Hintergrund der jüngsten gewalttätigen Ereignisse ist, dass es im seit 2006 unabhängigen Montenegro zwei orthodoxe Kirchen gibt: die Serbisch-orthodoxe Kirche und zum anderen die kleine Montenegrinisch-orthodoxe Kirche, die sich selbst als unabhängig ansieht, von der Weltorthodoxie aber nicht anerkannt ist. Der historische Hintergrund des Konflikts ist komplex, die überwiegende Mehrheit der Gläubigen und Geistlichen in Montenegro hält jedenfalls der Serbisch-orthodoxen Kirche die Treue, die die Schaffung einer eigenständigen montenegrinisch-orthodoxen Kirche vehement ablehnt.

Von der politischen Führung in Podgorica um Staatspräsident Milo Djukanovic war in den vergangenen Jahren die kleine unabhängige Kirche favorisiert worden.

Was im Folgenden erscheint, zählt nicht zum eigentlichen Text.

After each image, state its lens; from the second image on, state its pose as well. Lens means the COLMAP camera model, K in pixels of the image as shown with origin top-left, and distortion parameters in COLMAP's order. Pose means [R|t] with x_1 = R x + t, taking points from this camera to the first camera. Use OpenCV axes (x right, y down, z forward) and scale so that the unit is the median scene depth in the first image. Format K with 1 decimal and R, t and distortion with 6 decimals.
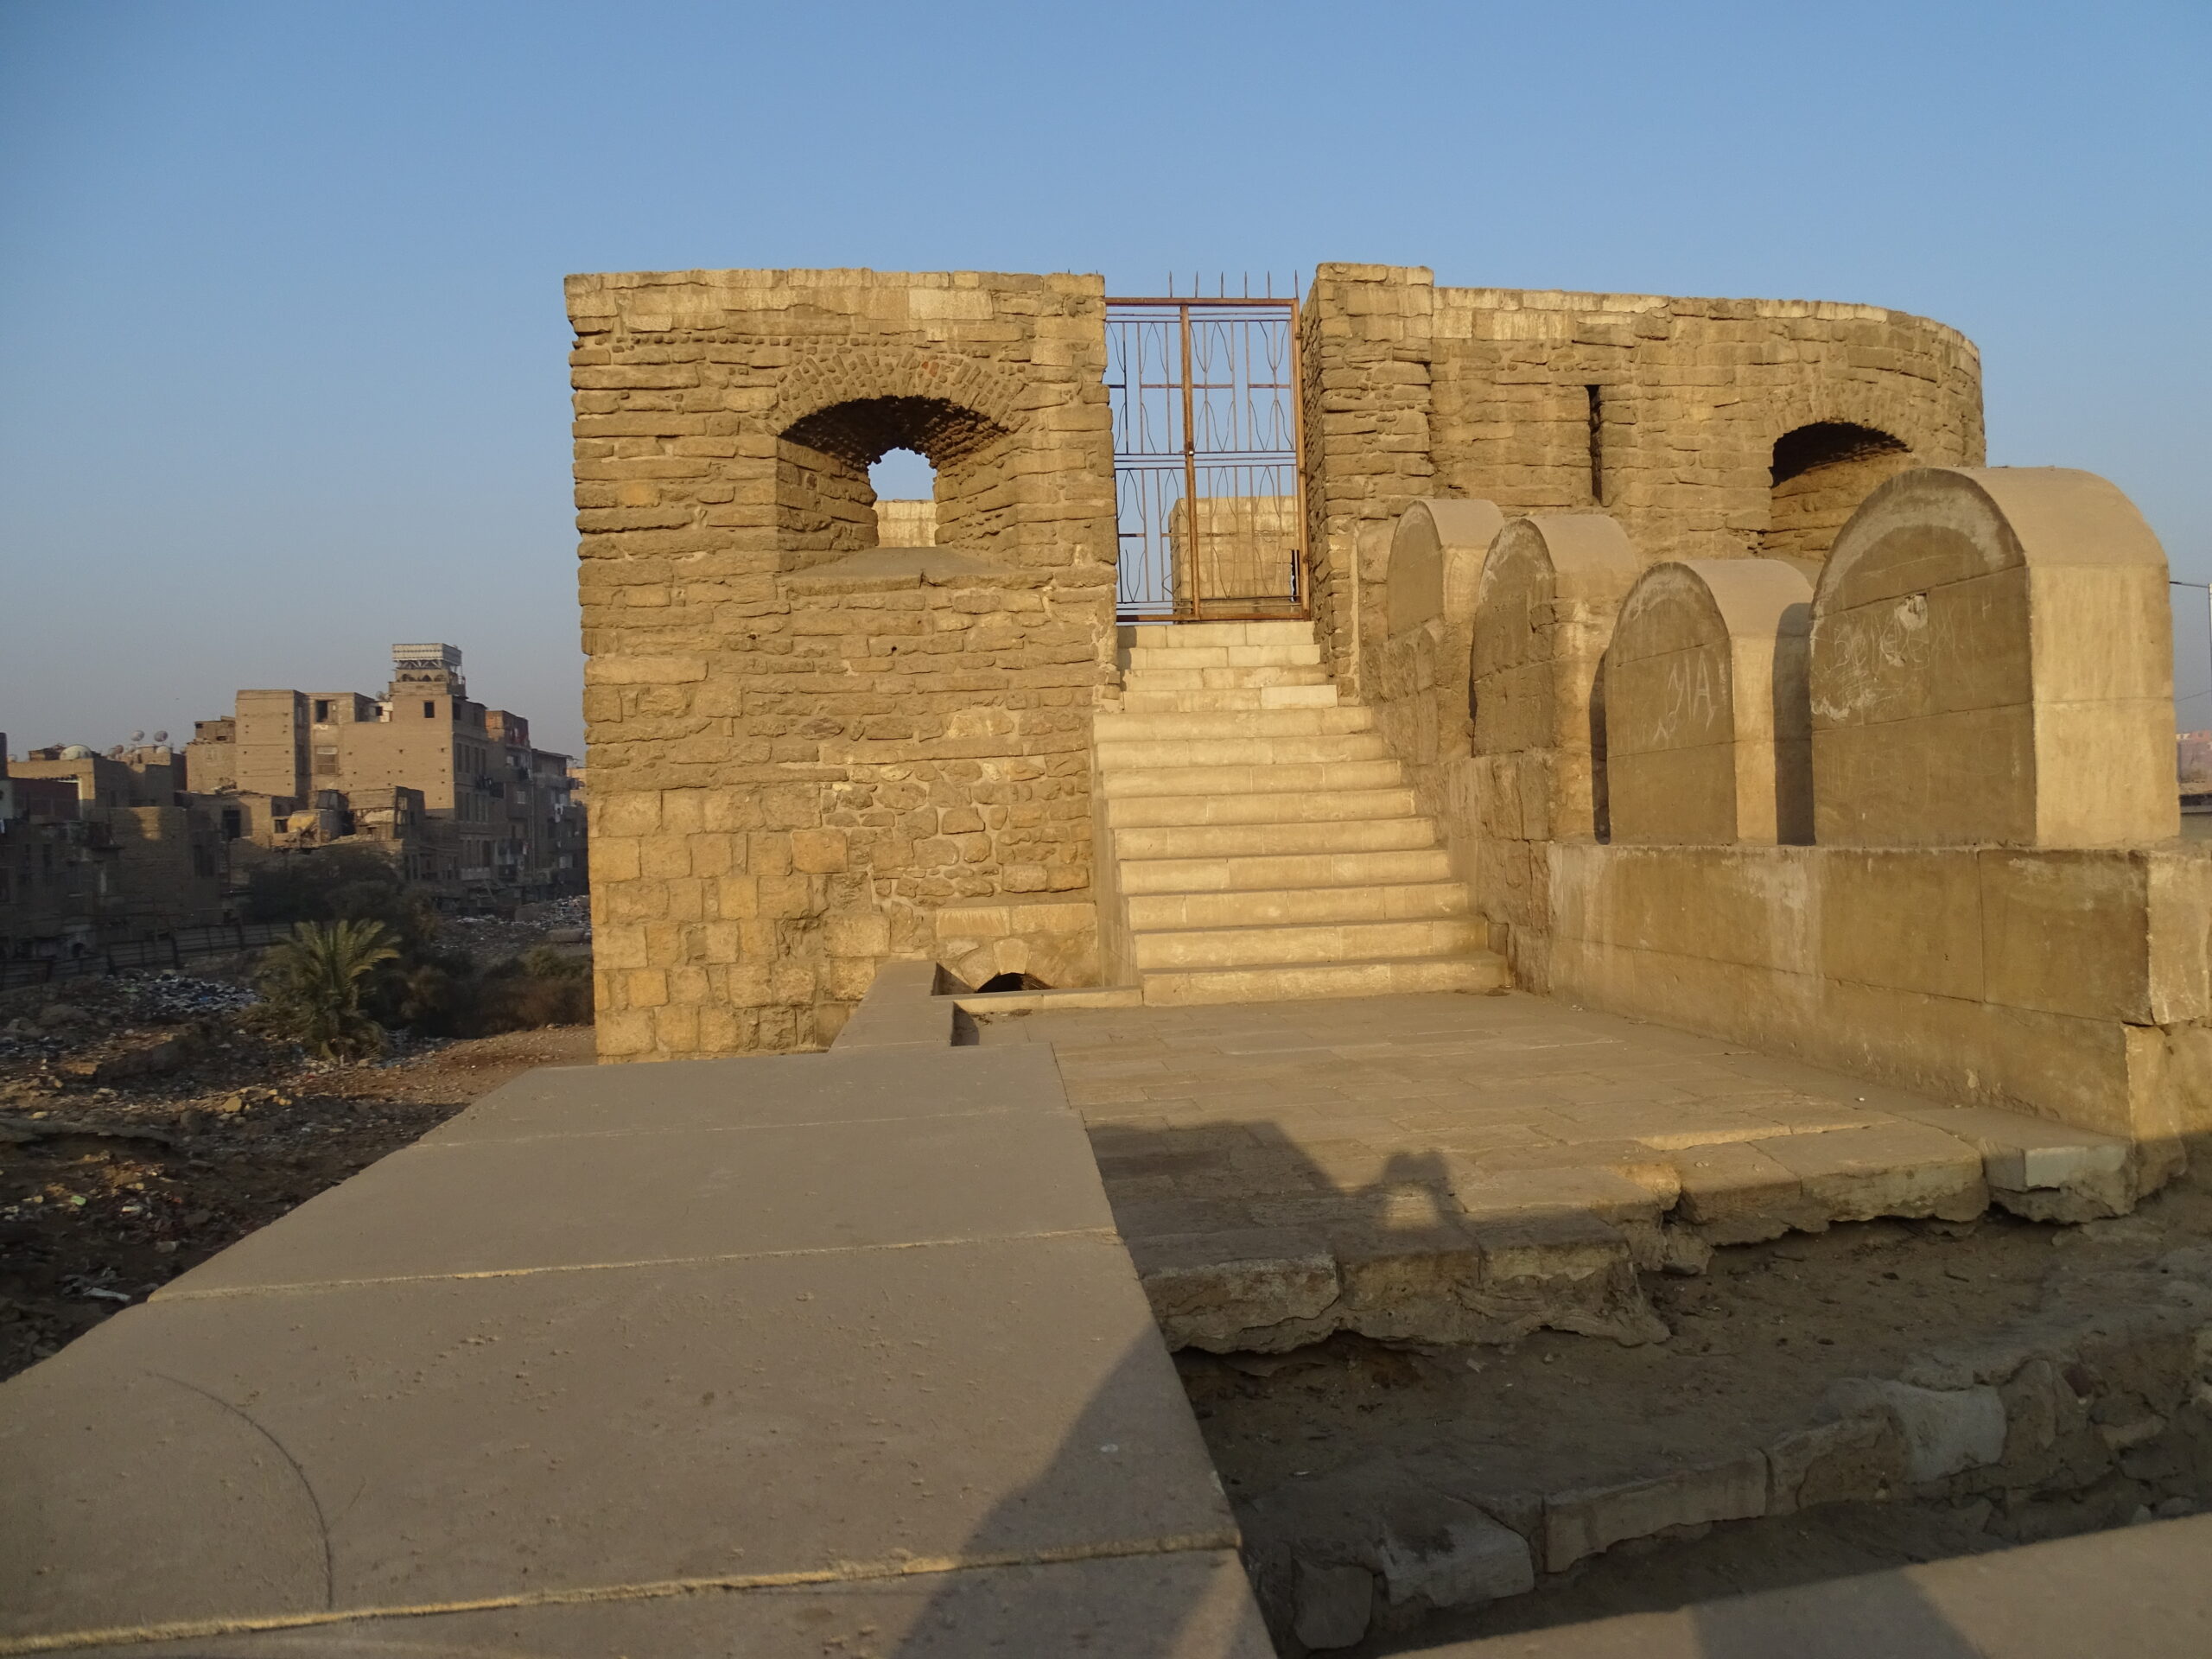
lens RADIAL K [[1546.7, 0, 1132.1], [0, 1546.7, 840.0], [0, 0, 1]] dist [-0.002043, 0.004776]
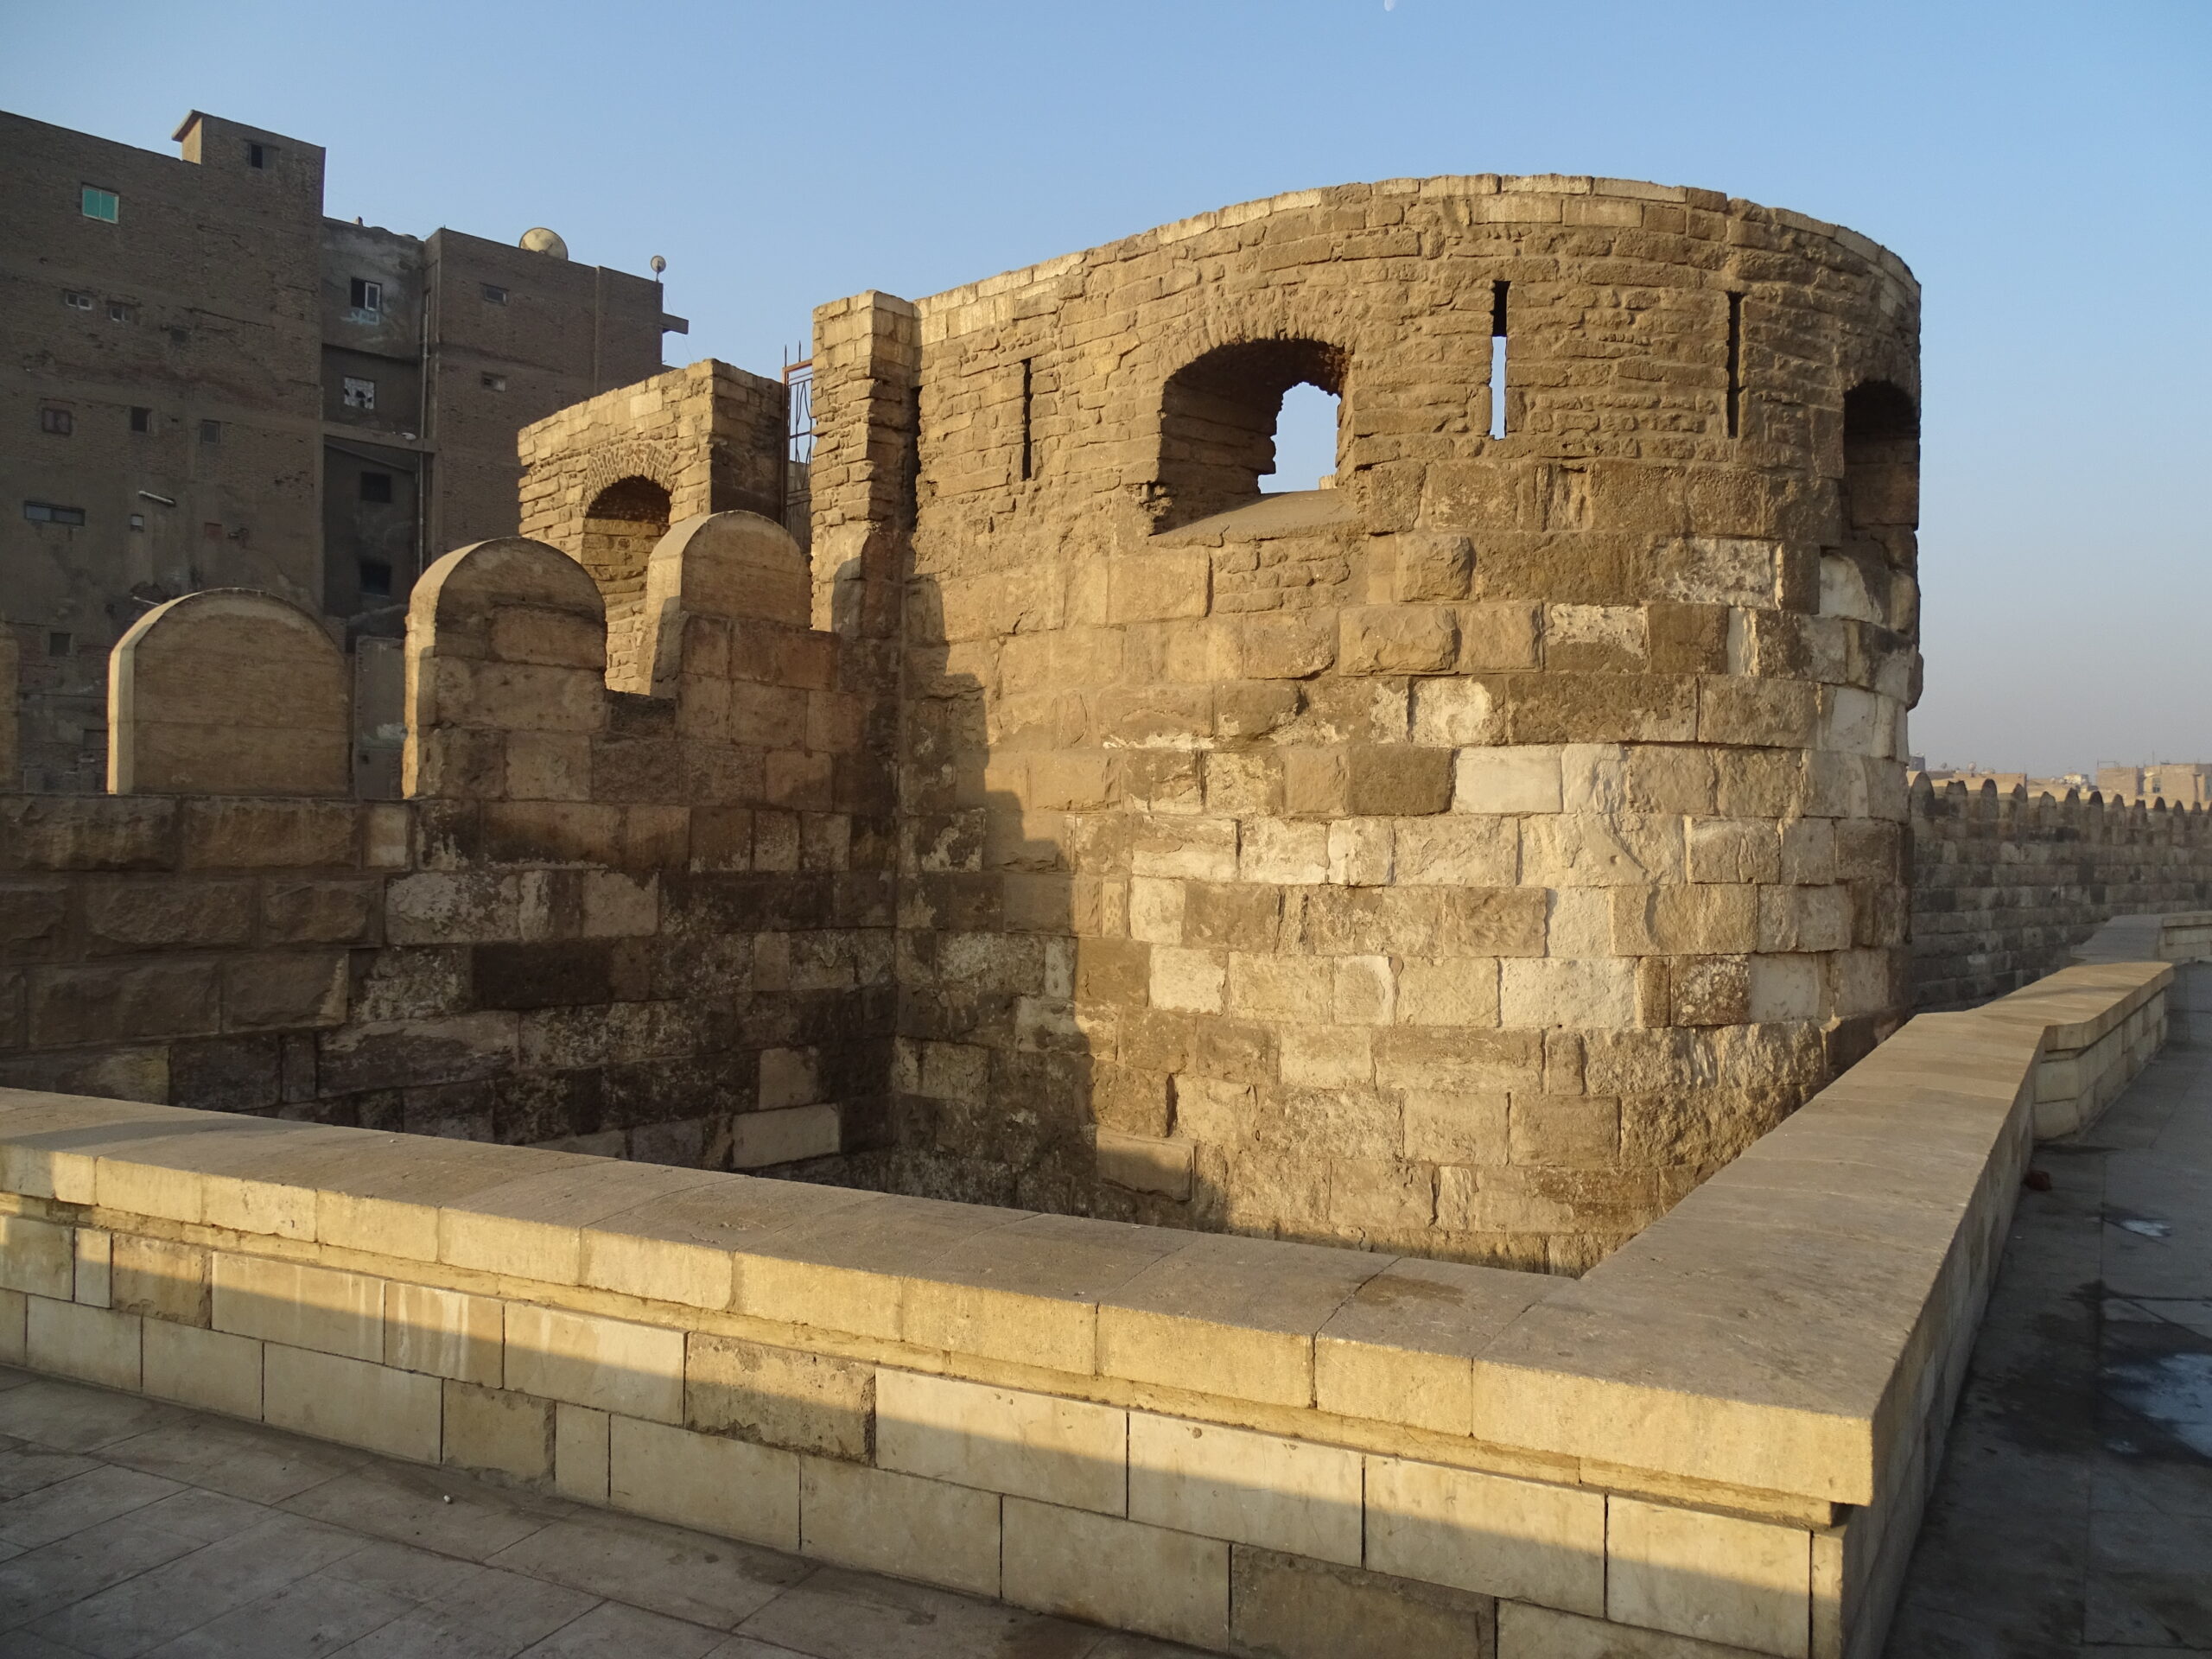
lens RADIAL K [[1534.9, 0, 1108.2], [0, 1534.9, 846.4], [0, 0, 1]] dist [-0.004070, -0.000513]
pose [[0.656137, 0.044541, -0.753326, 1.144793], [-0.039374, 0.998918, 0.024768, -0.007911], [0.753614, 0.013410, 0.657181, 0.414451]]
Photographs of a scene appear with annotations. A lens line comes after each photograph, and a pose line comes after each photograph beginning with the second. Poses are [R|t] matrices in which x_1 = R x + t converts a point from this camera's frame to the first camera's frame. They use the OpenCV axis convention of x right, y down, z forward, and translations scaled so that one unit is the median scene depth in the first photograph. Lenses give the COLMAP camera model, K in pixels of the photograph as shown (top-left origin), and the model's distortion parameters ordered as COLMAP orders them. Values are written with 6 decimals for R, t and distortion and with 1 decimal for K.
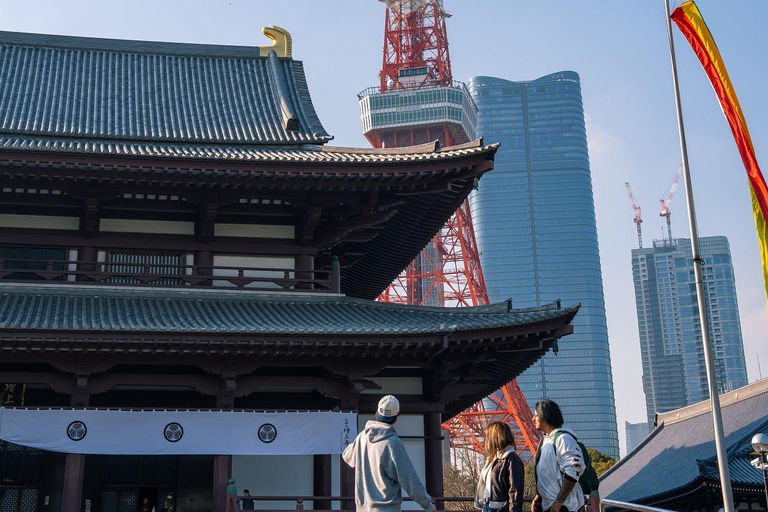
lens RADIAL K [[751.2, 0, 384.0], [0, 751.2, 256.0], [0, 0, 1]] dist [0.128718, -0.001174]
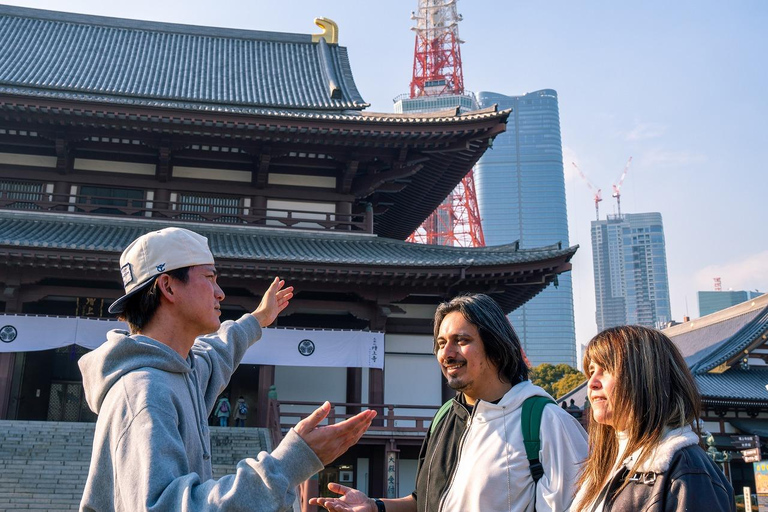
lens RADIAL K [[751.2, 0, 384.0], [0, 751.2, 256.0], [0, 0, 1]] dist [0.128718, -0.001174]
pose [[0.999189, 0.021441, -0.034071, 0.000366], [-0.017806, 0.994456, 0.103636, -0.044179], [0.036104, -0.102945, 0.994032, -0.206520]]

Vor allem auch, um die politische Unabhängigkeit von Belgrad zu festigen. Im Zuge dessen war auch die serbisch-orthodoxe Kirche politisch unter Druck gekommen. Ihr wird vorgeworfen, der verlängerte Arm Serbiens zu sein und die Unabhängigkeit Montenegros zu untergraben.

Vorwurf: Unruhen inszeniert

Seit den Parlamentswahlen vom Sommer 2020, bei denen Djukanovic mit seiner Partei DPS knapp unterlag, ist ein neues, eher pro-serbisches Regierungsbündnis unter Ministerpräsident Zdravko Krivokapic an der Macht. Auf Anordnung von Krivokapic nahm die Polizei laut APA am Sonntag einen Berater von Djukanovic fest. Veselin Veljovic, der unter der DPS-Regierung Landespolizeichef war, wird beschuldigt, die Unruhen inszeniert zu haben.

Djukanovic, der das Land 2006 über ein Referendum in die Unabhängigkeit geführt hatte, hielt sich nach eigenen Angaben zum Zeitpunkt der Unruhen in Cetinje auf. „Heute haben wir eine in der Geschichte unseres Landes beispiellose Schande seitens der serbisch-orthodoxen Kirche und der Regierung erlebt“, sagte er in einem YouTube-Video. Die Amtseinführung des neuen Metropoliten sei durch „völlig unangemessene Gewaltanwendung gegen friedlich versammelte Bürger“ erzwungen worden.